_TEXT EXCERPT_
-------

Improving OCTEON II 10G Ethernet performance

2016-08-24 Thread Ed Swierk
I'm trying to migrate from the Octeon SDK to a vanilla Linux 4.4
kernel for a Cavium OCTEON II (CN6880) board running in 64-bit
little-endian mode. So far I've gotten most of the hardware features I
need working, including XAUI/RXAUI, USB, boot bus and I2C, with a
fairly small set of patches.
https://github.com/skyportsystems/linux/compare/master...octeon2

The biggest remaining hurdle is improving 10G Ethernet performance:
iperf -P 10 on the SDK kernel gets close to 10 Gbit/sec throughput,
while on my 4.4 kernel, it tops out around 1 Gbit/sec.

Comparing the octeon-ethernet driver in the SDK
(http://git.yoctoproject.org/cgit/cgit.cgi/linux-yocto-contrib/tree/drivers/net/ethernet/octeon?h=apaliwal/octeon)
against the one in 4.4, the latter appears to utilize only a single
CPU core for the rx path. It's not clear to me if there is a similar
issue on the tx side, or other bottlenecks.

I started trying to port multi-CPU rx from the SDK octeon-ethernet
driver, but had trouble teasing out just the necessary bits without
following a maze of dependencies on unrelated functions. (Dragging
major parts of the SDK wholesale into 4.4 defeats the purpose of
switching to a vanilla kernel, and doesn't bring us closer to getting
octeon-ethernet out of staging.)

Has there been any work on the octeon-ethernet driver since this patch
set? https://www.linux-mips.org/archives/linux-mips/2015-08/msg00338.html

Any hints on what to pick out of the SDK code to improve 10G
performance would be appreciated.

--Ed
___
devel mailing list
de...@linuxdriverproject.org
http://driverdev.linuxdriverproject.org/mailman/listinfo/driverdev-devel


Re: [PATCH 0/9] staging: octeon: multi rx group (queue) support

2016-08-30 Thread Ed Swierk
Hi Aaro,

On Tue, Aug 30, 2016 at 11:47 AM, Aaro Koskinen  wrote:
> This series implements multiple RX group support that should improve
> the networking performance on multi-core OCTEONs. Basically we register
> IRQ and NAPI for each group, and ask the HW to select the group for
> the incoming packets based on hash.

-------

_DIRECTION 1_
Return the part of the mailing-list thread on OCTEON II Ethernet performance from "Re: [PATCH 0/9]" up to and including "based on hash.".
The text above and the records below come from separate, unrelated sources.

-------

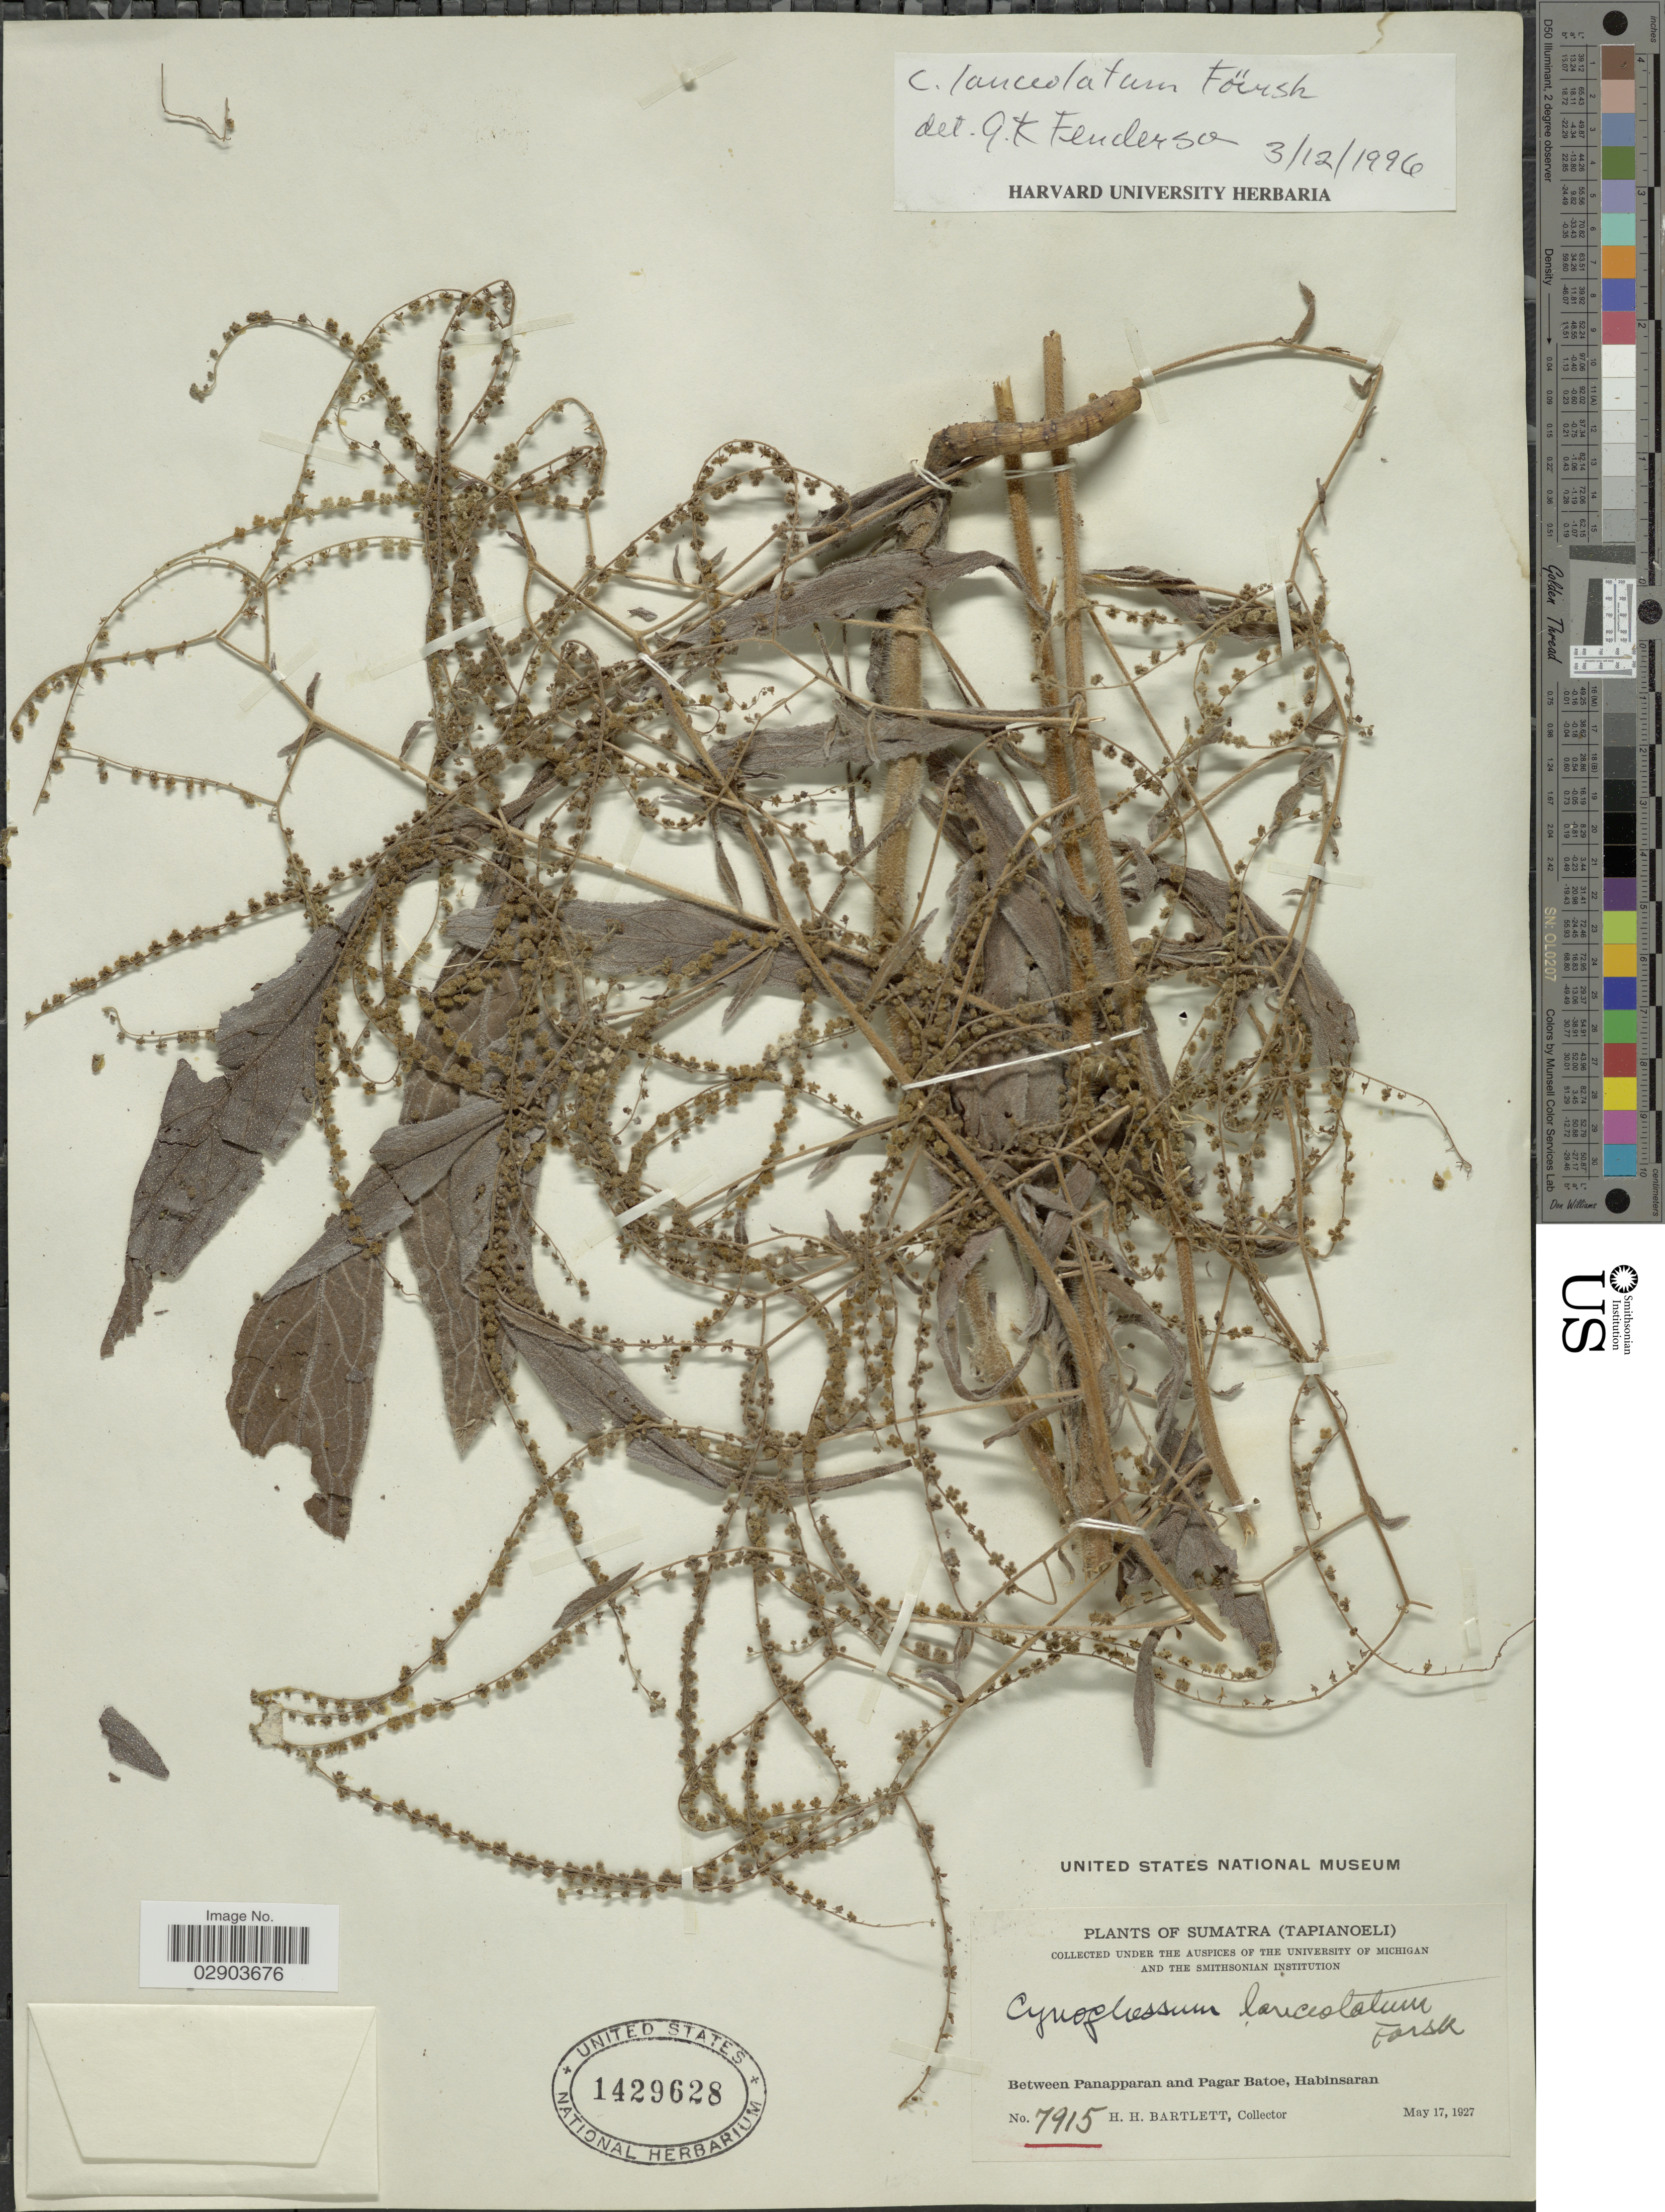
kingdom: Plantae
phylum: Tracheophyta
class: Magnoliopsida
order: Boraginales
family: Boraginaceae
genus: Cynoglossum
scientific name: Cynoglossum lanceolatum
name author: Forssk.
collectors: H. H. Bartlett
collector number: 7915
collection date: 1927-05-17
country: Indonesia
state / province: Sumatra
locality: Sumatra (Tapianoeli), Between Panapparan and Pagar Batoe, Habinsaran.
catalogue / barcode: US 1429628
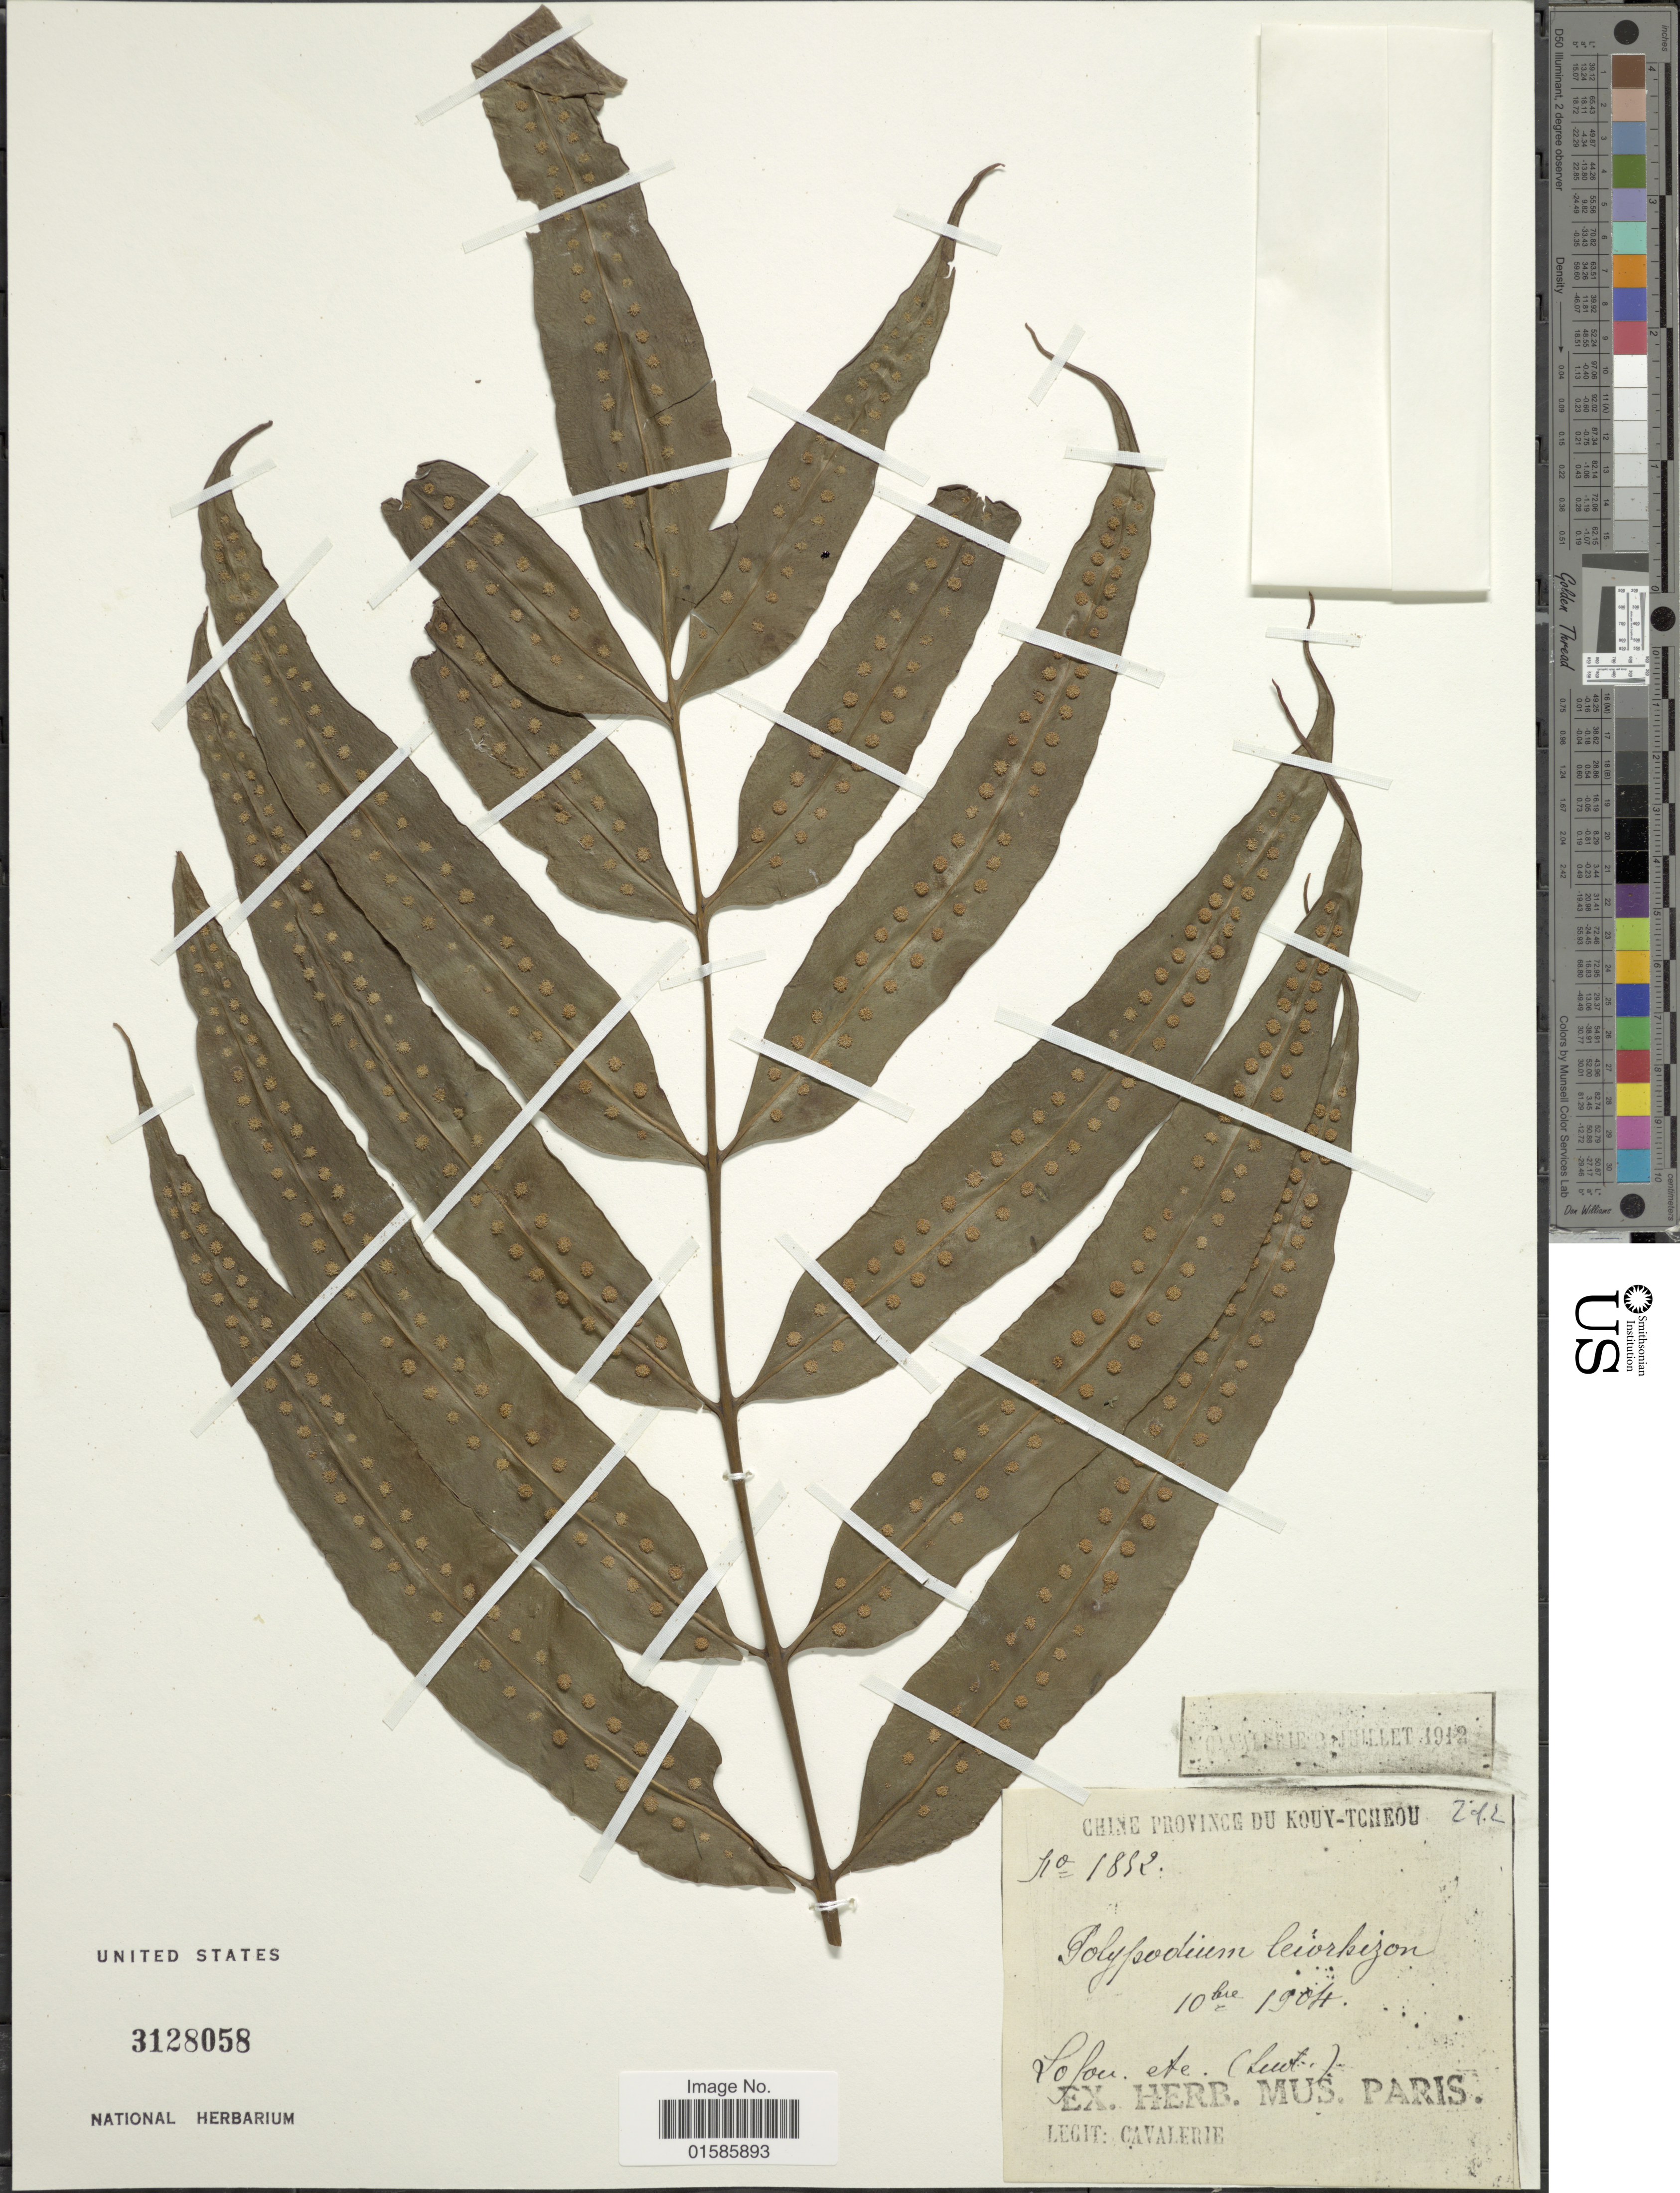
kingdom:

-------

_DIRECTION 2_
Retype the records from the line with "collectors: H. H. Bartlett" up to and including the final line of the records, leaving out the pictures.

_RESULT 1_
Re: [PATCH 0/9] staging: octeon: multi rx group (queue) support

2016-08-30 Thread Ed Swierk
Hi Aaro,

On Tue, Aug 30, 2016 at 11:47 AM, Aaro Koskinen  wrote:
> This series implements multiple RX group support that should improve
> the networking performance on multi-core OCTEONs. Basically we register
> IRQ and NAPI for each group, and ask the HW to select the group for
> the incoming packets based on hash.

_RESULT 2_
collectors: H. H. Bartlett
collector number: 7915
collection date: 1927-05-17
country: Indonesia
state / province: Sumatra
locality: Sumatra (Tapianoeli), Between Panapparan and Pagar Batoe, Habinsaran.
catalogue / barcode: US 1429628
kingdom:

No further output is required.